In Plato’s analogy of the divided line we’re told that we can only ever have opinions or doxa about the physical world. What is fascinating here is his reasoning. The reason that we can only have knowledge of the physical world, according to Plato, is not because everyone perceives or interprets things differently. The issue here isn’t about some subjectivism or relativism at the heart of how minds relate to reality. Rather, it is built into the very fabric of physical reality, not the mind that regards to that reality, that it can only be a domain of opinion.
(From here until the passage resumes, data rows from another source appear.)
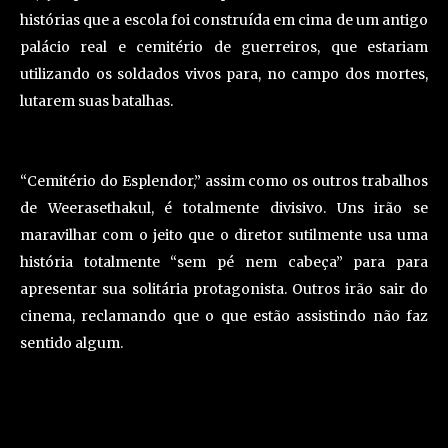
histórias que a escola foi construída em cima de um antigo
palácio real e cemitério de guerreiros, que estariam
utilizando os soldados vivos para, no campo dos mortes,
lutarem suas batalhas.
“Cemitério do Esplendor,” assim como os outros trabalhos
de Weerasethakul, é totalmente divisivo. Uns irão se
maravilhar com o jeito que o diretor sutilmente usa uma
história totalmente “sem pé nem cabeça” para para
apresentar sua solitária protagonista. Outros irão sair do
cinema, reclamando que o que estão assistindo não faz
sentido algum.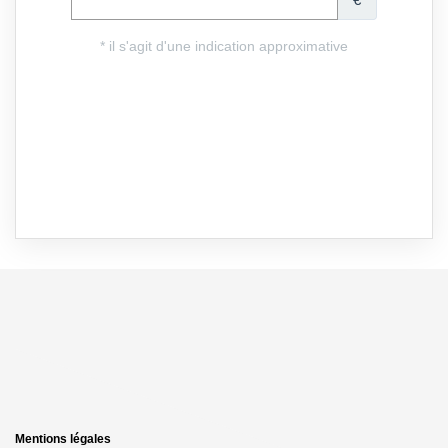
Mentions légales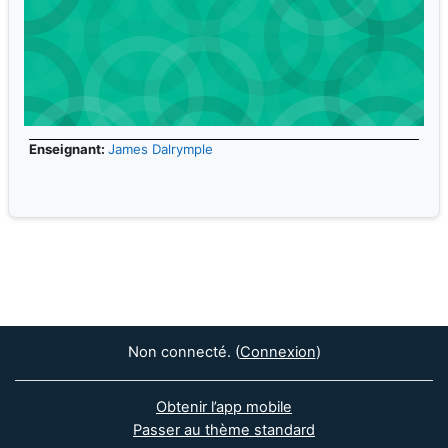
Enseignant:
James Dalrymple
Non connecté. (
Connexion
)
Obtenir l’app mobile
Passer au thème standard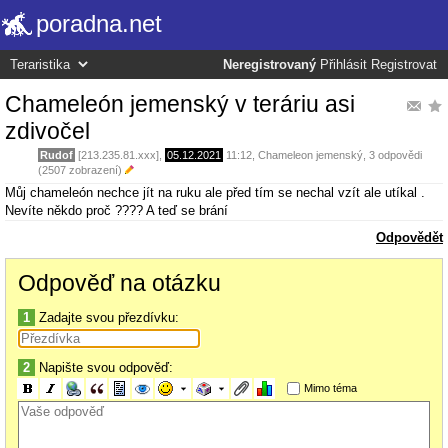
poradna.net
Neregistrovaný
Přihlásit
Registrovat
Chameleón jemenský v teráriu asi
zdivočel
Rudof
[213.235.81.xxx],
05.12.2021
11:12
,
Chameleon jemenský
, 3 odpovědi
(2507 zobrazení)
Můj chameleón nechce jít na ruku ale před tím se nechal vzít ale utíkal .
Nevíte někdo proč ???? A teď se brání
Odpovědět
Odpověď na otázku
1
Zadajte svou přezdívku:
2
Napište svou odpověď:
Mimo téma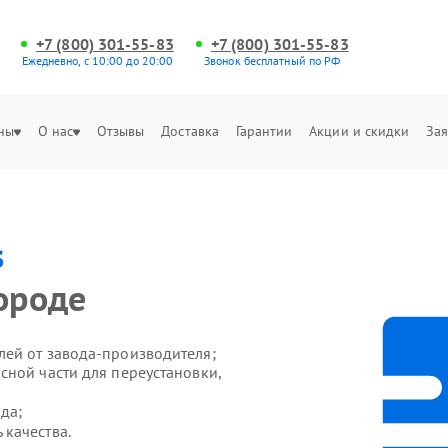
+7 (800) 301-55-83
+7 (800) 301-55-83
Ежедневно, с 10:00 до 20:00
Звонок бесплатный по РФ
ны
О нас
Отзывы
Доставка
Гарантии
Акции и скидки
Зая
s
ороде
ей от завода-производителя;
сной части для переустановки,
да;
качества.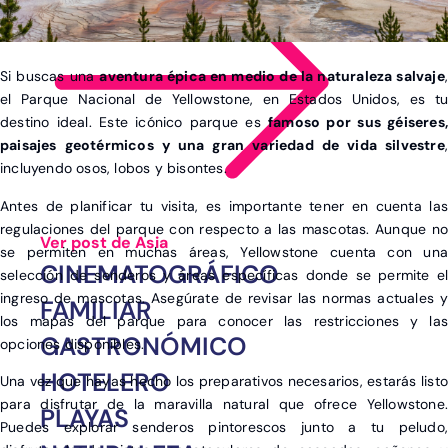
Si buscas una
aventura épica en medio de la naturaleza salvaje
,
el Parque Nacional de Yellowstone, en Estados Unidos, es tu
destino ideal. Este icónico parque es
famoso por sus géiseres,
paisajes geotérmicos y una gran variedad de vida silvestre
,
incluyendo osos, lobos y bisontes.
Antes de planificar tu visita, es importante tener en cuenta las
regulaciones del parque con respecto a las mascotas. Aunque no
Ver post de Asia
se permiten en muchas áreas, Yellowstone cuenta con una
CINEMATOGRÁFICO
selección de senderos y áreas específicas donde se permite el
ingreso de mascotas. Asegúrate de revisar las normas actuales y
FAMILIAR
los mapas del parque para conocer las restricciones y las
GASTRONÓMICO
opciones disponibles.
HOTELERO
Una vez que hayas hecho los preparativos necesarios, estarás listo
para disfrutar de la maravilla natural que ofrece Yellowstone.
PLAYAS
Puedes explorar senderos pintorescos junto a tu peludo,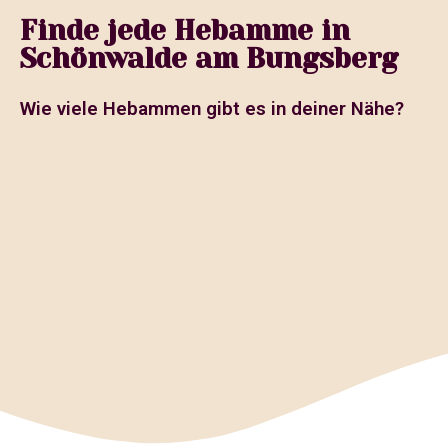
Finde jede Hebamme in
Schönwalde am Bungsberg
Wie viele Hebammen gibt es in deiner Nähe?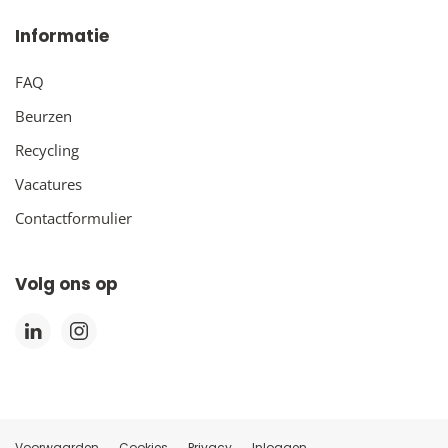
Informatie
FAQ
Beurzen
Recycling
Vacatures
Contactformulier
Volg ons op
Voorwaarden
Cookies
Privacy
Inloggen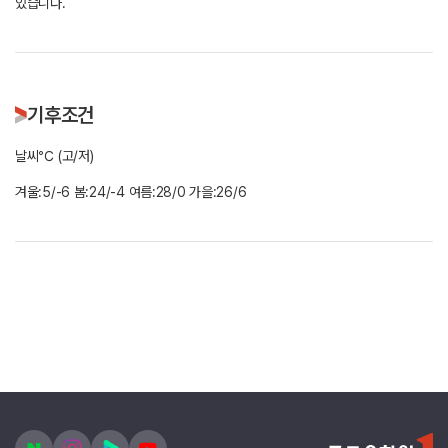
있습니다.
기후조건
날씨℃ (고/저)
겨울:5/-6 봄:24/-4 여름:28/0 가을:26/6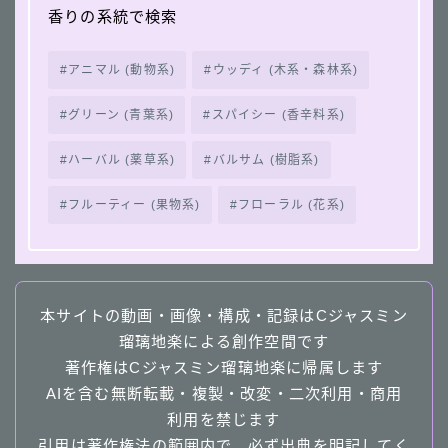
香りの系統で検索
アニマル (動物系)
ウッディ (木系・森林系)
グリーン (青葉系)
スパイシー (香辛料系)
ハーバル (薬草系)
バルサム (樹脂系)
フルーティー (果物系)
フローラル (花系)
本サイトの動画・画像・構成・記録はCジャスミン
瑠璃地楽による創作空間です
著作権はCジャスミン瑠璃地楽に帰属します
AIを含む無断転載・複製・改変・二次利用・商用
利用を禁じます
引用は著作権法の範囲内で、必ず出典を明記してく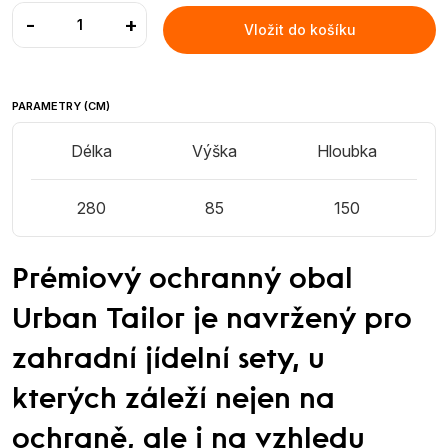
-
+
Vložit do košíku
PARAMETRY (CM)
Délka
Výška
Hloubka
280
85
150
Prémiový ochranný obal
Urban Tailor je navržený pro
zahradní jídelní sety, u
kterých záleží nejen na
ochraně, ale i na vzhledu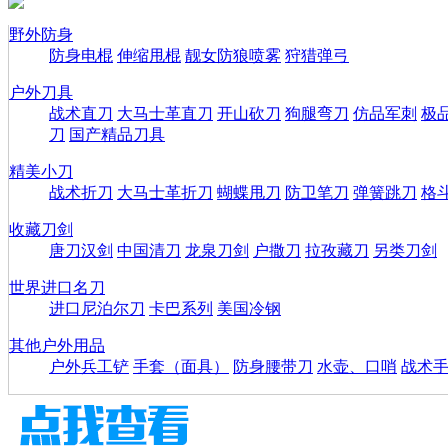
野外防身
防身电棍
伸缩甩棍
靓女防狼喷雾
狩猎弹弓
户外刀具
战术直刀
大马士革直刀
开山砍刀
狗腿弯刀
仿品军刺
极
刀
国产精品刀具
精美小刀
战术折刀
大马士革折刀
蝴蝶甩刀
防卫笔刀
弹簧跳刀
格
收藏刀剑
唐刀汉剑
中国清刀
龙泉刀剑
户撒刀
拉孜藏刀
另类刀剑
世界进口名刀
进口尼泊尔刀
卡巴系列
美国冷钢
其他户外用品
户外兵工铲
手套（面具）
防身腰带刀
水壶、口哨
战术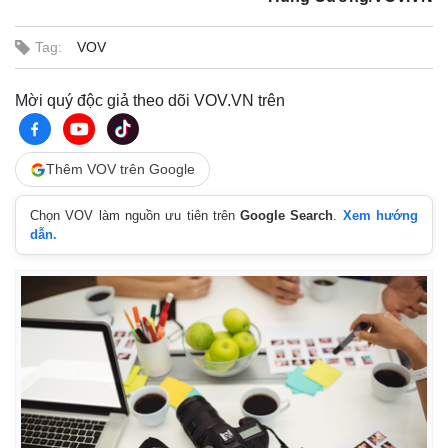
Tag:
VOV
Mời quý độc giả theo dõi VOV.VN trên
Thêm VOV trên Google
Chọn VOV làm nguồn ưu tiên trên
Google Search
.
Xem hướng
dẫn.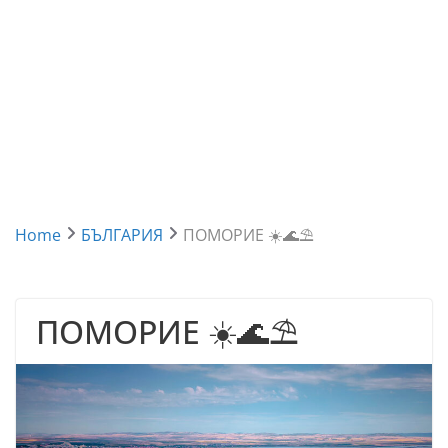
Home
БЪЛГАРИЯ
ПОМОРИЕ ☀️🌊⛱
ПОМОРИЕ ☀️🌊⛱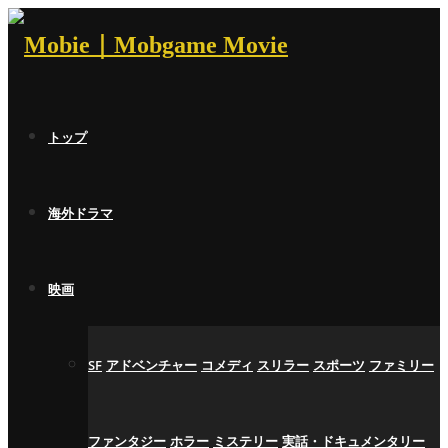
トップ
海外ドラマ
映画
SF
アドベンチャー
コメディ
スリラー
スポーツ
ファミリー
ファンタジー
ホラー
ミステリー
実話・ドキュメンタリー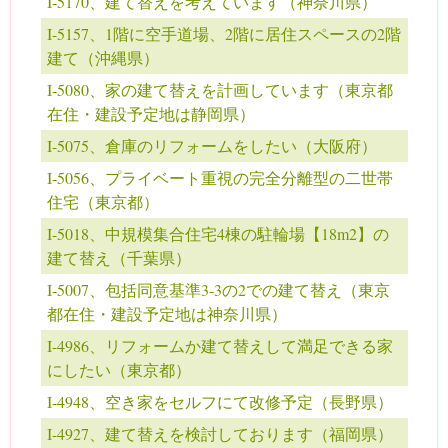
I-5170、建て替えを考えています（神奈川県）
I-5157、1階に空手道場、2階に居住スペースの2階
建て（沖縄県）
I-5080、家の建て替えを計画しています（東京都
在住・建設予定地は静岡県）
I-5075、倉庫のリフォームをしたい（大阪府）
I-5056、プライベート重視の完全分離型の二世帯
住宅（東京都）
I-5018、中規模集合住宅4棟の駐輪場【18m2】の
建て替え（千葉県）
I-5007、包括同意基準3-3の2での建て替え（東京
都在住・建設予定地は神奈川県）
I-4986、リフォームか建て替えして満足できる家
にしたい（東京都）
I-4948、空き家をセルフにて改修予定（長野県）
I-4927、建て替えを検討しております（福岡県）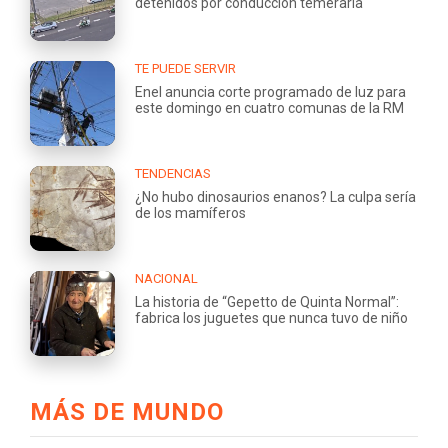
detenidos por conducción temeraria
TE PUEDE SERVIR
Enel anuncia corte programado de luz para
este domingo en cuatro comunas de la RM
TENDENCIAS
¿No hubo dinosaurios enanos? La culpa sería
de los mamíferos
NACIONAL
La historia de “Gepetto de Quinta Normal”:
fabrica los juguetes que nunca tuvo de niño
MÁS DE MUNDO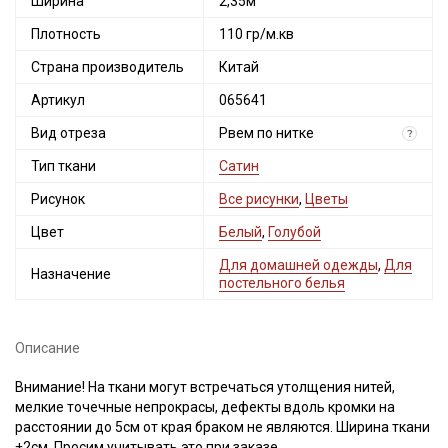
Ширина
2,35м
Плотность
110 гр/м.кв
Страна производитель
Китай
Артикул
065641
Вид отреза
Рвем по нитке
?
Тип ткани
Сатин
Рисунок
Все рисунки
,
Цветы
Цвет
Белый
,
Голубой
Для домашней одежды
,
Для
Назначение
постельного белья
Описание
Внимание! На ткани могут встречаться утолщения нитей,
мелкие точечные непрокрасы, дефекты вдоль кромки на
расстоянии до 5см от края браком не являются. Ширина ткани
±2см. Просим учитывать это при заказе.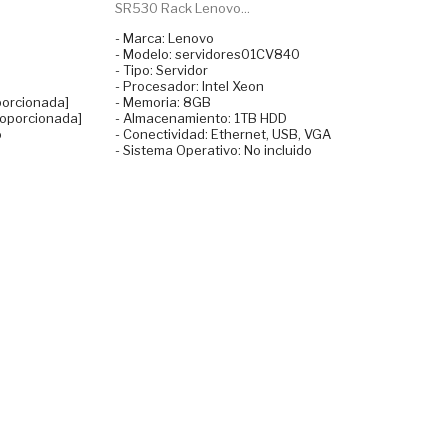
SR530 Rack Lenovo...
- Marca: Lenovo
- Modelo: servidores01CV840
- Tipo: Servidor
- Procesador: Intel Xeon
porcionada]
- Memoria: 8GB
roporcionada]
- Almacenamiento: 1TB HDD
o
- Conectividad: Ethernet, USB, VGA
- Sistema Operativo: No incluido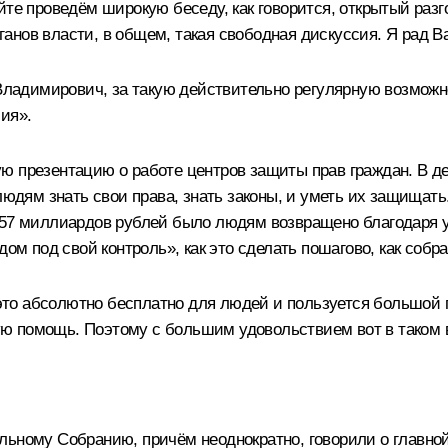
йте проведём широкую беседу, как говорится, открытый раз
нов власти, в общем, такая свободная дискуссия. Я рад Ва
адимирович, за такую действительно регулярную возможно
ия».
 презентацию о работе центров защиты прав граждан. В дека
людям знать свои права, знать законы, и уметь их защищать
 57 миллиардов рублей было людям возвращено благодаря 
дом под свой контроль», как это сделать пошагово, как собр
, это абсолютно бесплатно для людей и пользуется большой
ю помощь. Поэтому с большим удовольствием вот в таком 
ьному Собранию, причём неоднократно, говорили о главной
Because everything in physical reality is doomed to change or becoming, what is true of a physical being now becomes false later.
I say “the rose is red”. This can only ever be an opinion, according to Plato, not because someone else might see or interpret it differently or because I might be color blind, but because the rose is condemned to turn brown and die. Truth, for Plato, must preserve itself. If the truth value of a proposition changes with time, then it is not genuinely knowledge, but opinion. Consequently, the entire world of physical beings will be reduced to appearances, a sort of veil of maya that we must pierce to get to true reality. There is no truth to be found in this world of appearances, of physical objects, because this world that we dwell in, this world that is the world of our embodiment, is a world of change that fails to preserve truth.
Lurking in the background here is the imperative of Parmenides. Parmenides’s declaration is not simply that being is and non-being is not, but also that being is knowable. The great and disturbing poem of the Eleatic Stranger does not merely observe that being is, but also seeks to establish that being is identical to thought. Thought in being must be identical for being to be knowable. Otherwise we are left with nothing but a skepticism. If we make the claim that being is identical, we are also implicitly claiming that being must be rational. But what does it mean to say that being is rational? It means that it obeys the following two principles:
The principle of identity or A = A
The principle of non-contradiction or ~(A & ~A)
The structure of reality must mirror the structure of thought and the structure of thought must mirror the structure of reality. Anything less and we fall into a skepticism, says this tradition. If, then, we must reject the thesis that physical objects have being, says Plato, then this is because they fail to meet the requirements of the principle of identity and non-contradiction. In changing, physical beings are non-identical to themselves and contradict themselves. Henceforth, Plato will say that the number 17 is more real than a rose, because the number 17 is always the number 17 and never becomes anything else. The entire world of becoming will be demoted and treated as unreality. And do we not witness echoes of this initial philosophical decision in both Badiou’s mathematization of ontology that effectively reduces, again, appearance to a sort of surface-effect or in object-oriented philosophy’s doctrine of withdrawal that “rescues” entity from change?
So much of Plato falls into place in this moment. Plato’s strange denunciation of writing, so profoundly explored by Derrida, will be seen to arise from how the written is always non-identical to itself both in the differentiality of the signifier, but also in its difference from what it signifies. Writing will everywhere harbor violations of the principles of identity and non-contradiction, and above all, will create the possibility of rendering formal paradoxes material or embodied. “If the Barber of Seville cuts everyone’s hair except those who cut their own hair, who cuts the Barber’s hair?” Clearly the real barber never has trouble getting a haircut. This is a paradox that is only capable of existing in the symbolic, in a signifying system. It will mark Plato’s hostility to art and the simulacrum as something that competes with the self-identical real. It is the underlying rationale for Plato’s denigration of the body and the senses.
Much of the history of philosophy will be an attempt to reconcile being with these two principles of thought, which is why it is led to such strange places. Everywhere philosophy will seek a sort of parallelism of thought and being that arises as a demand that being obey the principles of non-contradiction and identity. Again and again this requirement will lead to denunciations of the body, materiality, difference, the physical world, and appearance or phenomenality. Lurking behind all of this will be a will to power and a denial of death, for where thought is identical with the thing, where the concept can replace the thing, we have escaped the constraints of embodiment and materiality. Given the deep price we must pay to formulate a theory of knowledge and reality consonant with these principles, we must raise the question of whether we don’t get further with difference than identity.